# What to produce
In the listing below, how many lines contain "reveals"? Answer with the number alone.
_ _ _ _ _ _ _
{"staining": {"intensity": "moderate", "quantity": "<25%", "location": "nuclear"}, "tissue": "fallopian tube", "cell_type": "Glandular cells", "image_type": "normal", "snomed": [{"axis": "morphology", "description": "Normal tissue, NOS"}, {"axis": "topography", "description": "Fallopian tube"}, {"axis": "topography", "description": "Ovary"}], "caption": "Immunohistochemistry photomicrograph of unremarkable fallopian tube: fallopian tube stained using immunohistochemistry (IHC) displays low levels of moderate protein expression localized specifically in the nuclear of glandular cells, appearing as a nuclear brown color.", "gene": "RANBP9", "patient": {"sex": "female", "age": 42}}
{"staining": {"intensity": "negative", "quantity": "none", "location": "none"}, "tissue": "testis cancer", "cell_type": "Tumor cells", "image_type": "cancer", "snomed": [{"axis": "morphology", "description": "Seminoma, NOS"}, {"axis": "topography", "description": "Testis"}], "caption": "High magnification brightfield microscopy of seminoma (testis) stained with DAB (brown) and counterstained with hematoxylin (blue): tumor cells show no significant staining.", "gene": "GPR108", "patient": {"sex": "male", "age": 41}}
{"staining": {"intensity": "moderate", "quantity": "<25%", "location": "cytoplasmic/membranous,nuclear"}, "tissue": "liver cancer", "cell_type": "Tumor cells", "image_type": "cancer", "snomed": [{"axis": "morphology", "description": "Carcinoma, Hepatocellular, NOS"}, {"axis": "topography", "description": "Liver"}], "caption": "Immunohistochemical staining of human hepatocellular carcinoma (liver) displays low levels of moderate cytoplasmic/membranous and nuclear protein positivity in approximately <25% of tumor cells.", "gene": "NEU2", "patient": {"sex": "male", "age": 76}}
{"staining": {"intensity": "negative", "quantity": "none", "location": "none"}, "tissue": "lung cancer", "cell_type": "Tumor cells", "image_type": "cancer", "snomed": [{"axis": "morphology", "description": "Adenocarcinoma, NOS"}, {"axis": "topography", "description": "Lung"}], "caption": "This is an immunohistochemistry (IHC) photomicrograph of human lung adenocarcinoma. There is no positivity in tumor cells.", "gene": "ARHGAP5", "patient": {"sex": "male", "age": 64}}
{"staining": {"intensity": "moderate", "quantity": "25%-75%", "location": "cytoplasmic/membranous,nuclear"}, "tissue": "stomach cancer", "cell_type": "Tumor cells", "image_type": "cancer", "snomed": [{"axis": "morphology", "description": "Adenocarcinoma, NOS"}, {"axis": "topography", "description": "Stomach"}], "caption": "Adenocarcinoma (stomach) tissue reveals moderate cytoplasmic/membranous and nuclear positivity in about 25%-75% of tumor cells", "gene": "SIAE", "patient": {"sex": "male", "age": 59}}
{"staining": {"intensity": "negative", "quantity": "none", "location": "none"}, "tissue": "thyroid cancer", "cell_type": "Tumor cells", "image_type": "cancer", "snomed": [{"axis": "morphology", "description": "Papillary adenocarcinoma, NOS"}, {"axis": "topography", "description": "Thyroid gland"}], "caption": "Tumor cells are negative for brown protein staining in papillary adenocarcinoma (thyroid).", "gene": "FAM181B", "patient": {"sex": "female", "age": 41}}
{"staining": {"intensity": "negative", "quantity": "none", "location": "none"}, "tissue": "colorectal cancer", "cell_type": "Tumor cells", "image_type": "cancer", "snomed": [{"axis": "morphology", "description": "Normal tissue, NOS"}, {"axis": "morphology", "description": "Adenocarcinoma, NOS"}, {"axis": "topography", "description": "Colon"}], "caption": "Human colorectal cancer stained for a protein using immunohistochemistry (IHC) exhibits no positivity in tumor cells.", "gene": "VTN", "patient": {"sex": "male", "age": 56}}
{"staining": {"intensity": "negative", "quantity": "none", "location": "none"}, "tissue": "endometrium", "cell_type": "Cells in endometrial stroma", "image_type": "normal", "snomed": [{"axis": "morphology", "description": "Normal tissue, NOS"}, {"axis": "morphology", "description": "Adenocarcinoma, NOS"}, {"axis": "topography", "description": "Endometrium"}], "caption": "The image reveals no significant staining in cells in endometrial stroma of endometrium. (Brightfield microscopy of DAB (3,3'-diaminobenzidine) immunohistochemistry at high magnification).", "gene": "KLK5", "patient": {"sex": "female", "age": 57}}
_ _ _ _ _ _ _
# Answer to the problem
2